Two Edur stumbled back at the same time, both mortally wounded, one in the chest, the other with a third of his skull sliced away. This latter one turned away as the fighting continued, reaching down to collect the fragment of scalp and bone, then walked drunkenly back along the road.
Another Edur fell, his left leg cut out from beneath him. The remaining two quickly backed away, yelling at the Letherii who were now hesitating three paces behind the fight.
The stranger pressed forward. He parried a thrust from the Edur on the right with the longsword in his left hand-sliding the blade under then over, drawing it leftward before a twist of his wrist tore the weapon from the attacker’s hand; then a straight-arm thrust of his own buried his point in the Edur’s throat. At the same time he reached over with the longsword in his right hand, feinting high. The last Edur leaned back to avoid that probe, attempting a slash aimed at clipping the stranger’s wrist. But the longsword then deftly dipped, batting the cutlass away, even as the point drove up into the warrior’s right eye socket, breaking the delicate orbital bones on its way into the forebrain.
Advancing between the two falling Edur, the stranger cut down the nearest two Letherii-at which point the remaining eight broke and ran, past the wagons-where the drivers were themselves scrambling in panicked abandonment-and then alongside the row of staring prisoners. Running, flinging weapons away, down the road.

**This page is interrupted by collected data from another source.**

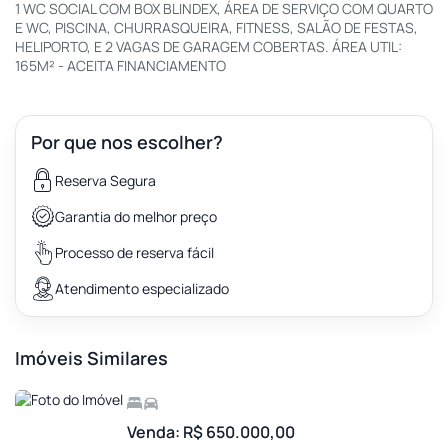
1 WC SOCIAL COM BOX BLINDEX, ÁREA DE SERVIÇO COM QUARTO
E WC, PISCINA, CHURRASQUEIRA, FITNESS, SALÃO DE FESTAS,
HELIPORTO, E 2 VAGAS DE GARAGEM COBERTAS. ÁREA UTIL:
165M² - ACEITA FINANCIAMENTO
Por que nos escolher?
Reserva Segura
Garantia do melhor preço
Processo de reserva fácil
Atendimento especializado
Imóveis Similares
Venda: R$ 650.000,00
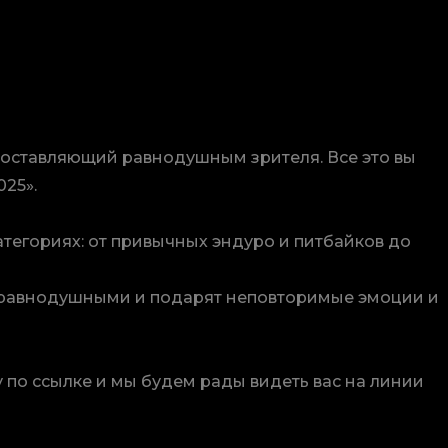
е оставляющий равнодушным зрителя. Все это вы
25».
атегориях: от привычных эндуро и питбайков до
ей равнодушными и подарят неповторимые эмоции и
у по ссылке и мы будем рады видеть вас на линии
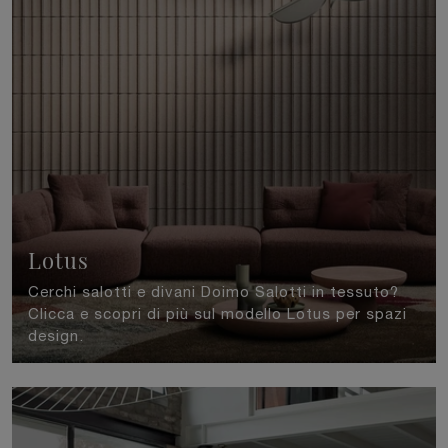
Lotus
Cerchi salotti e divani Doimo Salotti in tessuto?
Clicca e scopri di più sul modello Lotus per spazi
design.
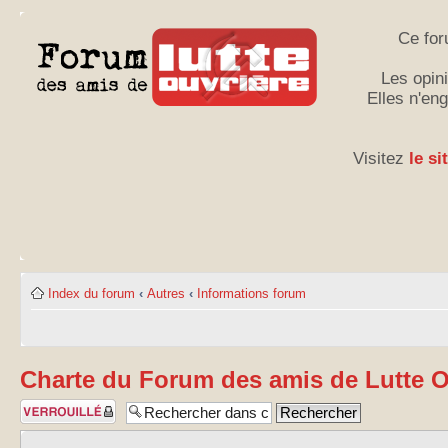
Ce for
Les opini
Elles n'en
Visitez
le si
Index du forum
‹
Autres
‹
Informations forum
Charte du Forum des amis de Lutte O
Sujet verrouillé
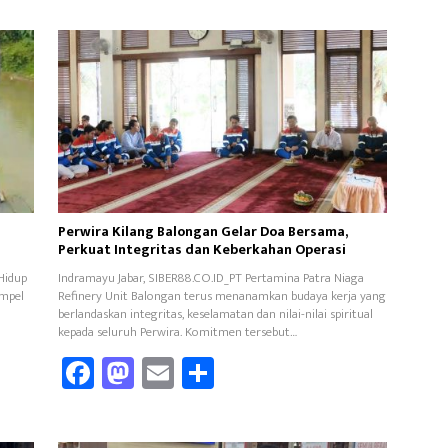
Perwira Kilang Balongan Gelar Doa Bersama,
Perkuat Integritas dan Keberkahan Operasi
Hidup
Indramayu Jabar, SIBER88.CO.ID_PT Pertamina Patra Niaga
ampel
Refinery Unit Balongan terus menanamkan budaya kerja yang
berlandaskan integritas, keselamatan dan nilai-nilai spiritual
kepada seluruh Perwira. Komitmen tersebut…
Fa
M
E
Sh
ce
as
m
ar
b
to
ail
e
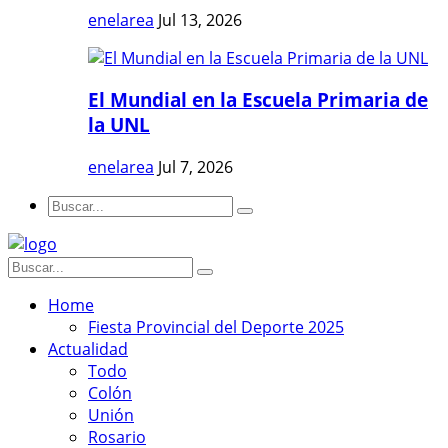
enelarea
Jul 13, 2026
El Mundial en la Escuela Primaria de
la UNL
enelarea
Jul 7, 2026
Home
Fiesta Provincial del Deporte 2025
Actualidad
Todo
Colón
Unión
Rosario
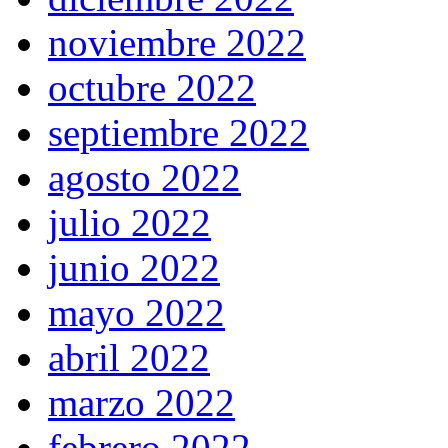
noviembre 2022
octubre 2022
septiembre 2022
agosto 2022
julio 2022
junio 2022
mayo 2022
abril 2022
marzo 2022
febrero 2022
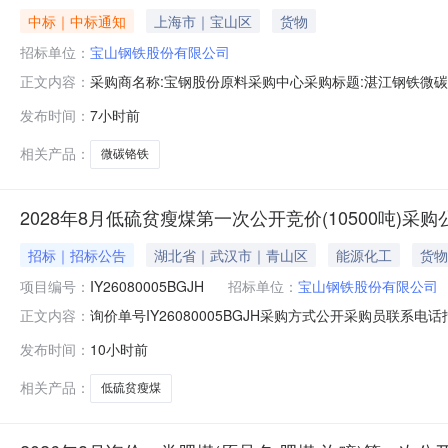
中标｜中标通知
上海市｜宝山区
货物
招标单位：
宝山钢铁股份有限公司
采购商名称:宝钢股份原料采购中心采购标题:湛江钢铁微碳铬铁
正文内容：
点击：
发布时间：
7小时前
相关产品：
微碳铬铁
2028年8月低硫贫瘦煤第一次公开竞价(10500吨)采
招标｜招标公告
湖北省｜武汉市｜青山区
能源化工
货物
项目编号：
IY26080005BGJH
招标单位：
宝山钢铁股份有限公司
询价单号IY26080005BGJH采购方式公开采购员联系电话报
正文内容：
料名称规格型号品牌采购数量计量单位要求交货期备注AB07082
发布时间：
10小时前
证金额度：2000000.0元三、商务条款：定价说明：
相关产品：
低硫贫瘦煤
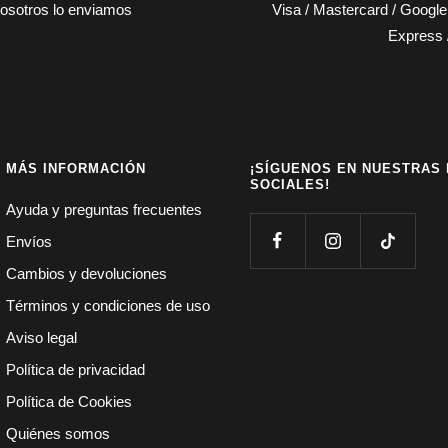
osotros lo enviamos
Visa / Mastercard / Googl
Express 
MÁS INFORMACIÓN
¡SÍGUENOS EN NUESTRAS
SOCIALES!
Ayuda y preguntas frecuentes
Envíos
Cambios y devoluciones
Términos y condiciones de uso
Aviso legal
Política de privacidad
Política de Cookies
Quiénes somos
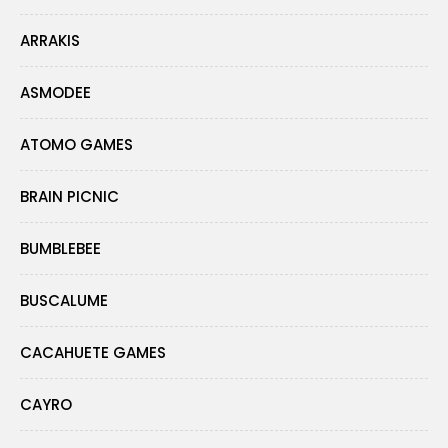
ARRAKIS
ASMODEE
ATOMO GAMES
BRAIN PICNIC
BUMBLEBEE
BUSCALUME
CACAHUETE GAMES
CAYRO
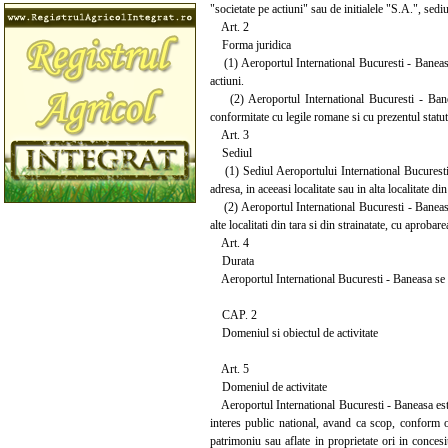
"societate pe actiuni" sau de initialele "S.A.", sedi
Art. 2
Forma juridica
(1) Aeroportul International Bucuresti - Baneasa e
actiuni.
(2) Aeroportul International Bucuresti - Baneasa 
conformitate cu legile romane si cu prezentul statu
Art. 3
Sediul
(1) Sediul Aeroportului International Bucuresti - 
adresa, in aceeasi localitate sau in alta localitate d
(2) Aeroportul International Bucuresti - Baneasa po
alte localitati din tara si din strainatate, cu aprobar
Art. 4
Durata
Aeroportul International Bucuresti - Baneasa se con
CAP. 2
Domeniul si obiectul de activitate
Art. 5
Domeniul de activitate
Aeroportul International Bucuresti - Baneasa este 
interes public national, avand ca scop, conform obi
patrimoniu sau aflate in proprietate ori in concesi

As one Letherii in particular moved opposite one of the slaves, a leg kicked out, tripping the man, and it seemed the chain-line writhed then, as the ambushing slave leapt atop the hapless Letherii, loose chain wrapping round the neck, before the slave pulled it taut. Legs kicked, arms thrashed and hands clawed, but the slave would not relent, and eventually the guard’s struggles ceased.
Silchas Ruin, the swords keening in his hands, walked up to where Udinaas continued strangling the corpse. ‘You can stop now,’ the albino Tiste Andii said.
‘I can,’ Udinaas said through clenched teeth, ‘but I won’t. This bastard was the worst of them. The worst.’
‘His soul even now drowns in the mist,’ Silchas Ruin said, turning as two figures emerged from the brush lining the ditch on the south side of the road.
‘Keep choking him,’ said Kettle, from where she was chained farther down the line. ‘He hurt me, that one.’